--- Start Passage provided ---

Like a bad penny, the nondelegation doctrine keeps turning up. Its persistence is puzzling. Apart from two cases in one exceptional year, the Supreme Court has never relied on the doctrine to invalidate an Act of Congress.
Its reinvigoration would mark a radical break with constitutional practice and could entail the wholesale repudiation of modern American governance. Yet some critics of the administrative state still claim that the Constitution was originally understood to contain an implicit bar on delegating legislative power. On their account, the zealous application of a nondelegation doctrine is necessary to bring “a second coming of the Constitution of liberty,”
one consistent with the Constitution’s original public meaning.
These originalist arguments have recently found a receptive audience at the Supreme Court. In Gundy v. United States, Justice Gorsuch penned a long dissent bristling with citations to originalist scholars and calling on the Court to revive the nondelegation doctrine.

--- End Passage provided ---
--- Start Supplied material ---

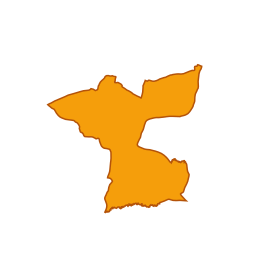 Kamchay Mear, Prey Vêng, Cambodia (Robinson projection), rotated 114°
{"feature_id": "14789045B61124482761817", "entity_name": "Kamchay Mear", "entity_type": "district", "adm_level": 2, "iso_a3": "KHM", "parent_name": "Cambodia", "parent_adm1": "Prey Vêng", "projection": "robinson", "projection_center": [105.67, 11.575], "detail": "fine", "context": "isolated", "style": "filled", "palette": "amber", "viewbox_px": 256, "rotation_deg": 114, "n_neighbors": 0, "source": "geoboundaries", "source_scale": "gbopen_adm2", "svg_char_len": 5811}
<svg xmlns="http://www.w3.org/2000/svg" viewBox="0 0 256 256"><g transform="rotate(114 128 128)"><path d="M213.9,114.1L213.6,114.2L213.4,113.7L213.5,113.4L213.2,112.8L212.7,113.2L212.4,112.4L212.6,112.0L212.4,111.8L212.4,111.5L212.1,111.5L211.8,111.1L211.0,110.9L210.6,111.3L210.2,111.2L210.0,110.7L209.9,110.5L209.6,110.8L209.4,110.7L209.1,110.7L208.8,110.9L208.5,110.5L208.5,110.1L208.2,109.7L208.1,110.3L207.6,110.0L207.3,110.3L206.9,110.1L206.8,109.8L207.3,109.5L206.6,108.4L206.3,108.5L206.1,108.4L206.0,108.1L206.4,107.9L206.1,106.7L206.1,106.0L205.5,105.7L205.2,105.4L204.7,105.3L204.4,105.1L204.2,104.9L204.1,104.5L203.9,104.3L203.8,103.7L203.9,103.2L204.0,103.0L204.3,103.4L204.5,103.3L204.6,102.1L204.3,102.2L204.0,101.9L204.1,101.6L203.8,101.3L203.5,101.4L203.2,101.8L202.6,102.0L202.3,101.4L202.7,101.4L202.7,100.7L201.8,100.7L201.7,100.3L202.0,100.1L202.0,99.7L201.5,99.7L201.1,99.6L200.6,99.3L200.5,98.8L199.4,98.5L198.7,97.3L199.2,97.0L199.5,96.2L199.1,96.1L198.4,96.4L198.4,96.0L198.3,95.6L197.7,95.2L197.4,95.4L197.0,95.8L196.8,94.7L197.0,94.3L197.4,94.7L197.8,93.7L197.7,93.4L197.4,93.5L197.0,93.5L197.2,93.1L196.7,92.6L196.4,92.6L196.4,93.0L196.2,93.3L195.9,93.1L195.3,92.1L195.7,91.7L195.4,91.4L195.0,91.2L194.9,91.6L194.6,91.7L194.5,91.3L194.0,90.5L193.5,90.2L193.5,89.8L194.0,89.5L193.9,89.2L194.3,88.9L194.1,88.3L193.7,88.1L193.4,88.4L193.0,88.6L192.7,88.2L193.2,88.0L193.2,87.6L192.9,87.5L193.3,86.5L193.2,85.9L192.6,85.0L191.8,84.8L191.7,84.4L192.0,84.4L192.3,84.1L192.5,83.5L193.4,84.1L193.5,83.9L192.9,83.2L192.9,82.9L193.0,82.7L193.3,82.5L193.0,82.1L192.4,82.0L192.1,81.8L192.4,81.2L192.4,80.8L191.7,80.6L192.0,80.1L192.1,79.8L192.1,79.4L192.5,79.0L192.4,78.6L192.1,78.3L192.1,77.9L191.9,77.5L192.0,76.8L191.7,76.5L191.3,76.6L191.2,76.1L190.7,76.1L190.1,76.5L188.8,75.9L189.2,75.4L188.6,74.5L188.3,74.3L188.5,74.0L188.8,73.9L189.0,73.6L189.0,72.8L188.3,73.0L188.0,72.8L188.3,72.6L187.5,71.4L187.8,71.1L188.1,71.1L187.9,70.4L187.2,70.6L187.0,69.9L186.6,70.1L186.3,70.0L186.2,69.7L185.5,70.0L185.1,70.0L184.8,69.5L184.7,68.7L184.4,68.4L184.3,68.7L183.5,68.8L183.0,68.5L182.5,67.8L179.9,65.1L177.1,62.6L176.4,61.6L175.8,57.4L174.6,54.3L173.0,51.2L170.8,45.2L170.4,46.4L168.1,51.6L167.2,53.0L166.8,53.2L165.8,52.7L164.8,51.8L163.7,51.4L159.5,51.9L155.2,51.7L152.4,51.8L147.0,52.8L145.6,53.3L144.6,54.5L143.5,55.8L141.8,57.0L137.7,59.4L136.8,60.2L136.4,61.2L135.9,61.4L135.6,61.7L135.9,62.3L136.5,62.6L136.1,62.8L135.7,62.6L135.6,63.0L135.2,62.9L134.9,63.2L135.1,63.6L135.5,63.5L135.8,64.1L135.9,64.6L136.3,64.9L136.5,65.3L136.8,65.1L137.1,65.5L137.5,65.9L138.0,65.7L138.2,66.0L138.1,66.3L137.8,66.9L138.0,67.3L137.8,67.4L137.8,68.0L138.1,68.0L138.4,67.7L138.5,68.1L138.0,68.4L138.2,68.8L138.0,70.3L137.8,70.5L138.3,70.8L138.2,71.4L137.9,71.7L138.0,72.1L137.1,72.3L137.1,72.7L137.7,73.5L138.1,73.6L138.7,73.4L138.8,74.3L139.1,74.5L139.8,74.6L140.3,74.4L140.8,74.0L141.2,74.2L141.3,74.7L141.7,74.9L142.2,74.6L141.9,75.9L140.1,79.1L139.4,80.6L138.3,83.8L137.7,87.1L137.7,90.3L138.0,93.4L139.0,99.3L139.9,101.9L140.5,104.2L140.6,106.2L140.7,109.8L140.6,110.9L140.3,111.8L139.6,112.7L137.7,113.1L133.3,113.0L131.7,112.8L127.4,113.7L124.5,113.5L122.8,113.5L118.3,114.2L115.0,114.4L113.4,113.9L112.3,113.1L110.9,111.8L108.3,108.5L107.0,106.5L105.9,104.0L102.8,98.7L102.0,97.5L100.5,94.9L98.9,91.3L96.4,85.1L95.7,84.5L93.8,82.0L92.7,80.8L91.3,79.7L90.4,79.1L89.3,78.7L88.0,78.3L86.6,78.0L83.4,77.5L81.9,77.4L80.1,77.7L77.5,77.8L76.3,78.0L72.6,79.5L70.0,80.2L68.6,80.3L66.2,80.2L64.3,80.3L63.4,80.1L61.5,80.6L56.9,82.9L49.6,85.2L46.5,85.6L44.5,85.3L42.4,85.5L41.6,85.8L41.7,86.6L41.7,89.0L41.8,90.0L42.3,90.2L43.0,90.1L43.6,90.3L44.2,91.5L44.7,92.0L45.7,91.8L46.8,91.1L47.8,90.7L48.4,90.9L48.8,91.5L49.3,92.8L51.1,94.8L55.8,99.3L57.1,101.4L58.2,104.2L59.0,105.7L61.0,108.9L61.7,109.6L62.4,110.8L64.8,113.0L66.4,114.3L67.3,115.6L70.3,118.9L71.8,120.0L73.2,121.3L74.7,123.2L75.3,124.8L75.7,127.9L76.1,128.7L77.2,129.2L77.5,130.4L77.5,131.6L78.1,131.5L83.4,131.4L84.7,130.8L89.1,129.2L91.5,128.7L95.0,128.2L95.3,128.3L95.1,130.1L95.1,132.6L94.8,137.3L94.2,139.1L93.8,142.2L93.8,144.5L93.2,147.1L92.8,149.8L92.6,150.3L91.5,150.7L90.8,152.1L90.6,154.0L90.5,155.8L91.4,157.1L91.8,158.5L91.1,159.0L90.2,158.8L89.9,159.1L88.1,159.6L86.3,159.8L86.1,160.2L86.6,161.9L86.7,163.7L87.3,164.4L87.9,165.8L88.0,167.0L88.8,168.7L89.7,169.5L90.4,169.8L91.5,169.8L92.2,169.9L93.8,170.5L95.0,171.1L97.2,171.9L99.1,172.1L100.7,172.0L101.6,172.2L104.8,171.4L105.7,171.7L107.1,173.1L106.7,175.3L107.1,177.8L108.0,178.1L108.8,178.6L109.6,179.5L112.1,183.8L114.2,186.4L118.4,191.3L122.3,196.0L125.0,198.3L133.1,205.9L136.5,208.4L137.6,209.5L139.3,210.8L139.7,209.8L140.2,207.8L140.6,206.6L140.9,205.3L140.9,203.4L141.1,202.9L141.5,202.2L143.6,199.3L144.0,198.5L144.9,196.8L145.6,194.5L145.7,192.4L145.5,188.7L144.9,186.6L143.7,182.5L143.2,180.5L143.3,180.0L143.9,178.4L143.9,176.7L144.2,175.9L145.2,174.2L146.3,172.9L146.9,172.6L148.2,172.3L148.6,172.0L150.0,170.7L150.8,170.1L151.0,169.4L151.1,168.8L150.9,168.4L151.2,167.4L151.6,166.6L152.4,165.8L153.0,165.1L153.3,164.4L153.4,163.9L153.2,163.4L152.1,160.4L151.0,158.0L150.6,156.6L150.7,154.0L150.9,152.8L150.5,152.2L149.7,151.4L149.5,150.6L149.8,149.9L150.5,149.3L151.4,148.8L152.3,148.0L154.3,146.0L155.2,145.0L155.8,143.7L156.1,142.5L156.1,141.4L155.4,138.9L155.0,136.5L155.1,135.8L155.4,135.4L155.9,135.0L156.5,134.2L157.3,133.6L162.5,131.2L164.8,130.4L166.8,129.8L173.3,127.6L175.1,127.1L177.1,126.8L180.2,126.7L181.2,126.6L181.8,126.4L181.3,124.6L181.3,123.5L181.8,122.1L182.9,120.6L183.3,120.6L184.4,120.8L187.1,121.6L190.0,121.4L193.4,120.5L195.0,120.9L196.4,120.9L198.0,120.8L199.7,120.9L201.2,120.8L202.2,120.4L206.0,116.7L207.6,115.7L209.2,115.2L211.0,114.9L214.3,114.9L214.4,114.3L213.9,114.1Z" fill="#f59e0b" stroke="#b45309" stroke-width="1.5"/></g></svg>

--- End Supplied material ---

What the task requires: Carry the passage on the nondelegation doctrine forward, writing what comes next after its final sentence.

Task answer:
Chief Justice Roberts and Justice Thomas joined the opinion, and Justice Alito wrote separately to signal his “willing[ness] to reconsider the approach we have taken for the past 84 years.”
Although Justice Kavanaugh didn’t participate in Gundy, he issued a short opinion some months later suggesting his openness to reviving the nondelegation doctrine.
For the first time in modern history, a working majority on the Supreme Court may be poised to give the nondelegation doctrine real teeth.
There can be no second coming, however, if there has never been a first. As a group, originalists advance widely varying versions of the nondelegation doctrine, lending a decidedly protean flavor to what is supposedly a rock-hard historical fact. But none of the variants on offer is supported by a serious review of the Founding Era evidence. There was no nondelegation doctrine if legislative power is defined as “the power to adopt generally applicable rules of conduct governing future actions by private persons.”
There was no nondelegation doctrine if legislative power is defined as regulation of “those important subjects, which must be entirely regulated by the legislature itself” rather than “those of less interest,” the details of which may be “fill[ed] up” by an exercise of executive power.
There was no nondelegation doctrine if legislative power is defined as “the power to make rules that b[i]nd or constrain subjects.”
There was no nondelegation doctrine if legislative power is defined as “the authority to make rules for the governance of society.”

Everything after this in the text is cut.